READING PASSAGE:

☆ ☆ ☆ ☆ ☆ ☆ ☆

Dr. Heidi Jones, a professor at the CUNY Graduate School of Public Health and Health Policy (CUNY SPH), and colleagues examined first trimester medication abortion practices in the United States and Canada. The work was published in the journal PLoS One.
The research team conducted a cross-sectional survey of abortion facilities from professional networks in the United States and Canada to estimate the prevalence of medication abortion practices in these settings and to look at regional differences. Administrators responded to questions on gestational limits, while up to five clinicians per facility reported on 2012 medication abortion practice. At the time the survey, mifepristone was not approved in Canada. There were 383 facilities in the US and 78 Canadian facilities that participated in the study.
In the U.S., 95.3% of the facilities offered first trimester medication abortion compared to 25.6% in Canada. While 100 percent of providers were physicians in Canada, just under half (49.4 percent) were advanced practice clinicians in the U.S., which was more common in Eastern and Western states. All Canadian providers used misoprostol; 85.3 percent with methotrexate. 91.4 percent of U.S. providers used 200 mg of mifepristone and 800 mcg of misoprostol, with 96.7 percent reporting home misoprostol administration. More than three-quarters of providers in both countries required an in-person follow-up visit, generally with ultrasound. 87.7 percent of U.S. providers routinely prescribed antibiotics compared to 26.2 percent in Canada. Nonsteroidal anti-inflammatory drugs were the most commonly reported analgesic, with regional variation in opioid narcotic prescription.

☆ ☆ ☆ ☆ ☆ ☆ ☆

EXERCISE DATA:
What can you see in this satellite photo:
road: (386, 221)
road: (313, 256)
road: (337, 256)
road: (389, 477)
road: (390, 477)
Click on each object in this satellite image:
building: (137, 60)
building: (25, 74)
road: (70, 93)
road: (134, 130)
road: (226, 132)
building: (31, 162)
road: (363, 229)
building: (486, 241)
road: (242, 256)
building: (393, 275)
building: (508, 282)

☆ ☆ ☆ ☆ ☆ ☆ ☆

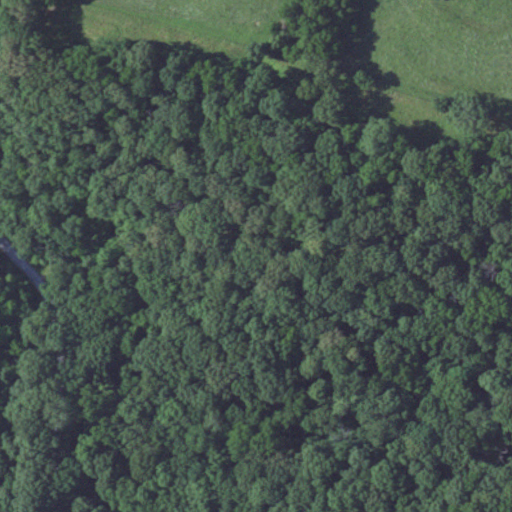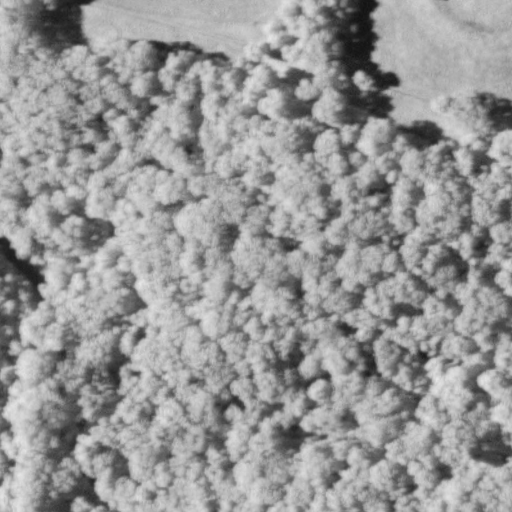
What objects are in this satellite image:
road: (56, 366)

☆ ☆ ☆ ☆ ☆ ☆ ☆

EXERCISE REQUIREMENTS:
A - According to the article on medication abortion practices, what percentage of U.S. facilities offered first trimester medication abortion?
B - Summarize the article on medication abortion practices in two sentences.
C - Retype the passage of the article on medication abortion practices from "Dr. Heidi Jones, a" to "in the study.".
The material above is separate from the article on medication abortion practices.

SOLUTIONS FOR EACH TASK:
A - 95.3 percent

B - Dr. Heidi Jones of CUNY SPH and colleagues surveyed 383 U.S. and 78 Canadian abortion facilities about 2012 first trimester medication abortion practice, in work published in PLoS One. Such abortion was offered at 95.3% of U.S. facilities compared to 25.6% in Canada, with most U.S. providers using mifepristone and misoprostol and all Canadian providers, who were physicians, using misoprostol, mostly with methotrexate.

C -
Dr. Heidi Jones, a professor at the CUNY Graduate School of Public Health and Health Policy (CUNY SPH), and colleagues examined first trimester medication abortion practices in the United States and Canada. The work was published in the journal PLoS One.
The research team conducted a cross-sectional survey of abortion facilities from professional networks in the United States and Canada to estimate the prevalence of medication abortion practices in these settings and to look at regional differences. Administrators responded to questions on gestational limits, while up to five clinicians per facility reported on 2012 medication abortion practice. At the time the survey, mifepristone was not approved in Canada. There were 383 facilities in the US and 78 Canadian facilities that participated in the study.